SB: Assolutamente si, perchè il movimento è diventato più ricco. Ho sempre ballato flamenco e danze spagnole al Balletto nazionale spagnolo poi sono stato anche alla Compagnia nazionale di danza (n.d.r. classica) per partecipare a due produzioni tra cui ricordo l’Apollo di Balanchine che per me è stata una bellissima esperienza: era una forma completamente diversa da quello che avevo fatto fino a quel momento.

MM: Quando hai poi capito che la tua strada da primo ballerino ti stava stretta e hai deciso di lasciare il Balletto Nazionale Spagnolo?
SB: Ero da otto anni al Balletto nazionale di Spagna dove sei coperto, sicuro, tranquillo… sei un “funzionario dello Stato” ma lì devi fare quello che ti dicono gli altri. Per questo a gennaio 2020 ho deciso di intraprendere la mia strada con la mia compagnia. Il mio slancio purtroppo ha subito un forte punto d’arresto a marzo 2020 quando il mondo è stato chiuso a causa del Covid-19. Per me è stato un momento molto forte e mi sono chiesto: “mamma mia adesso cosa faccio?”.

MM: Proprio in un momento in cui ti sarai sentito molto energico non deve essere stato semplice per te?
SB: Si anche se, dopo uno smarrimento iniziale, quel momento di pausa forzata, in quel periodo preciso della mia vita e della mia carriera, mi è comunque servito molto per prendermi più tempo per capire veramente dove volevo arrivare, capire al meglio come costruire il mio progetto e capire la mia vera direzione. All’inizio, come tutti, ero stressato per la paura, ma poi ho preso tempo e ho capito che potevo essere tranquillo nel tracciare la strada giusta per la mia compagnia… Alla fine è stato un momento veramente molto bello e importante per me.

MM: Curi anche le coreografie della tua Compagnia?
SB: Si mi piace tantissimo cercare la strada giusta, capire come posso fare di più, come posso arrivare ad un’altra forma. Anche se ho invitato anche altri coreografi, questo lavoro mi piace perché porta a conoscerti meglio anche come ballerino: creando le coreografie devi riuscire ad andare fuori dal tuo posto come ballerino… Mi piace assumermi questo rischio.

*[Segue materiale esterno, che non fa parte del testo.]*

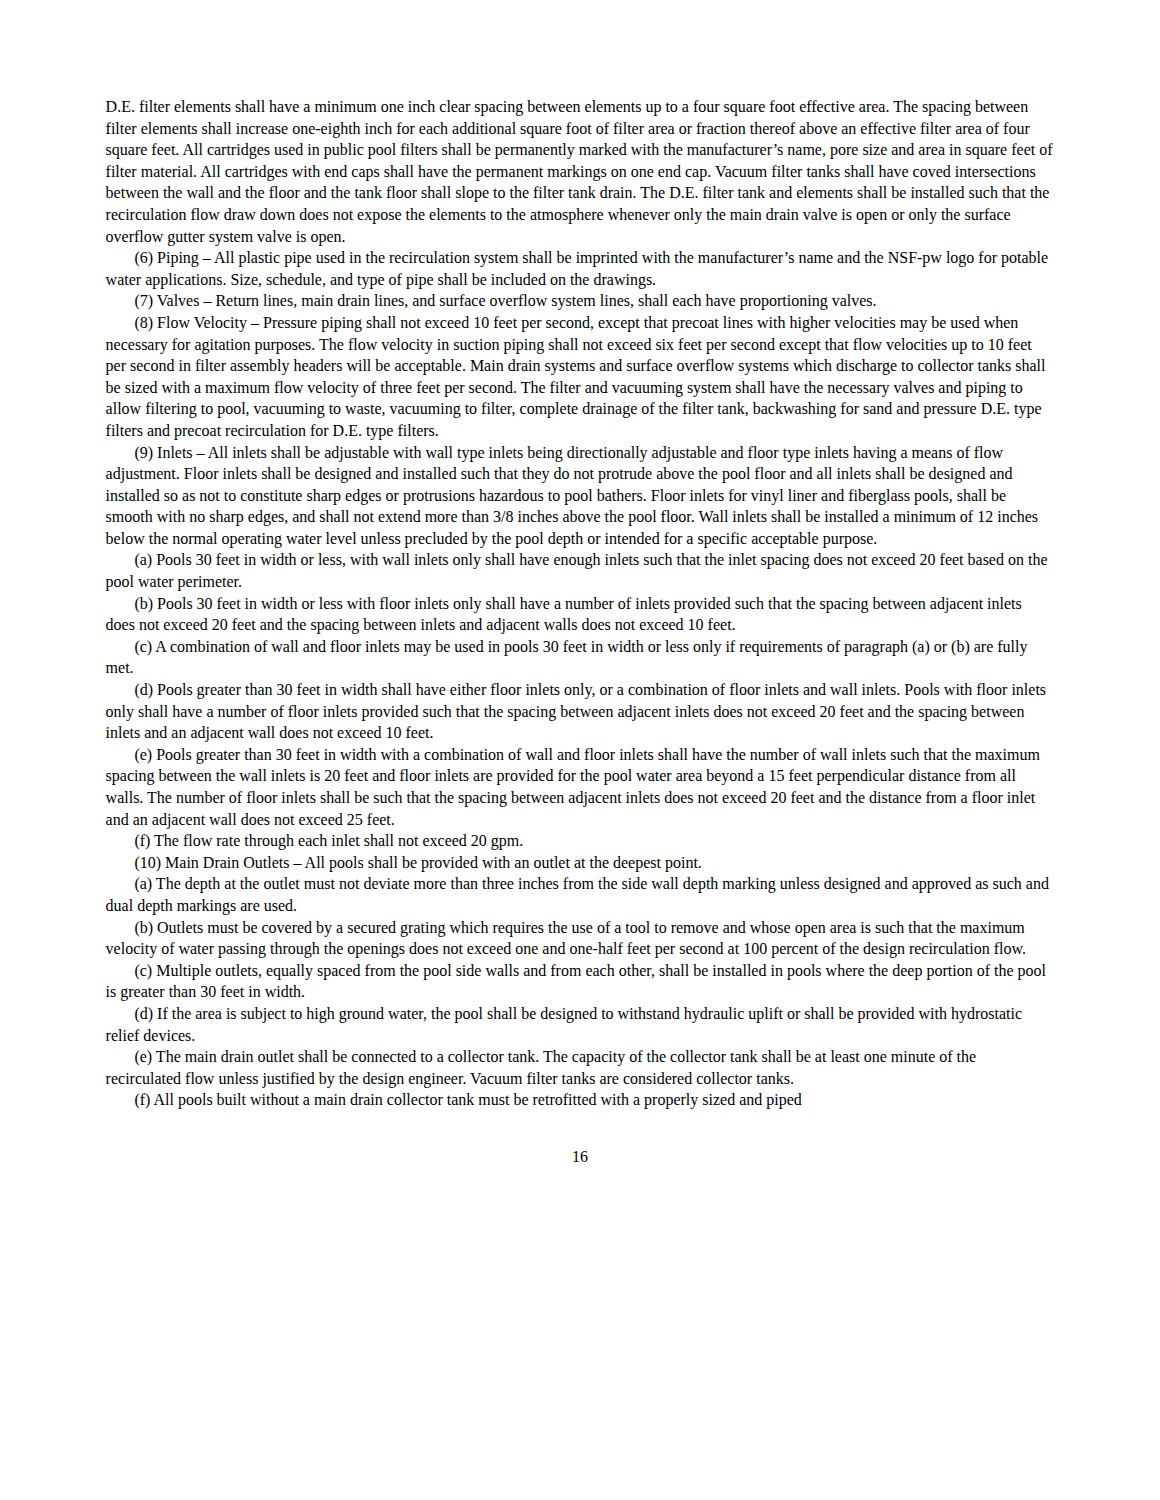D.E. filter elements shall have a minimum one inch clear spacing between elements up to a four square foot effective area. The spacing between filter elements shall increase one-eighth inch for each additional square foot of filter area or fraction thereof above an effective filter area of four square feet. All cartridges used in public pool filters shall be permanently marked with the manufacturer’s name, pore size and area in square feet of filter material. All cartridges with end caps shall have the permanent markings on one end cap. Vacuum filter tanks shall have coved intersections between the wall and the floor and the tank floor shall slope to the filter tank drain. The D.E. filter tank and elements shall be installed such that the recirculation flow draw down does not expose the elements to the atmosphere whenever only the main drain valve is open or only the surface overflow gutter system valve is open.
(6) Piping – All plastic pipe used in the recirculation system shall be imprinted with the manufacturer’s name and the NSF-pw logo for potable water applications. Size, schedule, and type of pipe shall be included on the drawings.
(7) Valves – Return lines, main drain lines, and surface overflow system lines, shall each have proportioning valves.
(8) Flow Velocity – Pressure piping shall not exceed 10 feet per second, except that precoat lines with higher velocities may be used when necessary for agitation purposes. The flow velocity in suction piping shall not exceed six feet per second except that flow velocities up to 10 feet per second in filter assembly headers will be acceptable. Main drain systems and surface overflow systems which discharge to collector tanks shall be sized with a maximum flow velocity of three feet per second. The filter and vacuuming system shall have the necessary valves and piping to allow filtering to pool, vacuuming to waste, vacuuming to filter, complete drainage of the filter tank, backwashing for sand and pressure D.E. type filters and precoat recirculation for D.E. type filters.
(9) Inlets – All inlets shall be adjustable with wall type inlets being directionally adjustable and floor type inlets having a means of flow adjustment. Floor inlets shall be designed and installed such that they do not protrude above the pool floor and all inlets shall be designed and installed so as not to constitute sharp edges or protrusions hazardous to pool bathers. Floor inlets for vinyl liner and fiberglass pools, shall be smooth with no sharp edges, and shall not extend more than 3/8 inches above the pool floor. Wall inlets shall be installed a minimum of 12 inches below the normal operating water level unless precluded by the pool depth or intended for a specific acceptable purpose.
(a) Pools 30 feet in width or less, with wall inlets only shall have enough inlets such that the inlet spacing does not exceed 20 feet based on the pool water perimeter.
(b) Pools 30 feet in width or less with floor inlets only shall have a number of inlets provided such that the spacing between adjacent inlets does not exceed 20 feet and the spacing between inlets and adjacent walls does not exceed 10 feet.
(c) A combination of wall and floor inlets may be used in pools 30 feet in width or less only if requirements of paragraph (a) or (b) are fully met.
(d) Pools greater than 30 feet in width shall have either floor inlets only, or a combination of floor inlets and wall inlets. Pools with floor inlets only shall have a number of floor inlets provided such that the spacing between adjacent inlets does not exceed 20 feet and the spacing between inlets and an adjacent wall does not exceed 10 feet.
(e) Pools greater than 30 feet in width with a combination of wall and floor inlets shall have the number of wall inlets such that the maximum spacing between the wall inlets is 20 feet and floor inlets are provided for the pool water area beyond a 15 feet perpendicular distance from all walls. The number of floor inlets shall be such that the spacing between adjacent inlets does not exceed 20 feet and the distance from a floor inlet and an adjacent wall does not exceed 25 feet.
(f) The flow rate through each inlet shall not exceed 20 gpm.
(10) Main Drain Outlets – All pools shall be provided with an outlet at the deepest point.
(a) The depth at the outlet must not deviate more than three inches from the side wall depth marking unless designed and approved as such and dual depth markings are used.
(b) Outlets must be covered by a secured grating which requires the use of a tool to remove and whose open area is such that the maximum velocity of water passing through the openings does not exceed one and one-half feet per second at 100 percent of the design recirculation flow.
(c) Multiple outlets, equally spaced from the pool side walls and from each other, shall be installed in pools where the deep portion of the pool is greater than 30 feet in width.
(d) If the area is subject to high ground water, the pool shall be designed to withstand hydraulic uplift or shall be provided with hydrostatic relief devices.
(e) The main drain outlet shall be connected to a collector tank. The capacity of the collector tank shall be at least one minute of the recirculated flow unless justified by the design engineer. Vacuum filter tanks are considered collector tanks.
(f) All pools built without a main drain collector tank must be retrofitted with a properly sized and piped
16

MM: In effetti mi pare che sin da piccolo dai un valore molto alto alla libertà…
SB: Assolutamente. Quando sei libero sei empatico; perché la libertà per ballare e trasmettere un’emozione è fondamentale specie in un tempo dove non c’è molta libertà… Certo, rispetto a cento anni fa abbiamo più libertà però è un momento un pò delicato e la paura senz’altro ci ferma.
Mi voglio prendere la libertà di fare quello che mi piace e con il mio lavoro voglio dire: questo sono io.

MM: Vuoi dire che se ti va bene come sono, questo sono io?
SB: Esattamente. Ovviamente qualche volta ho paura ma credo che sia importante avere questo senso di libertà per vivere pienamente e per andare sul palcoscenico serenamente… Sto lavorando ogni giorno per conquistare la mia libertà!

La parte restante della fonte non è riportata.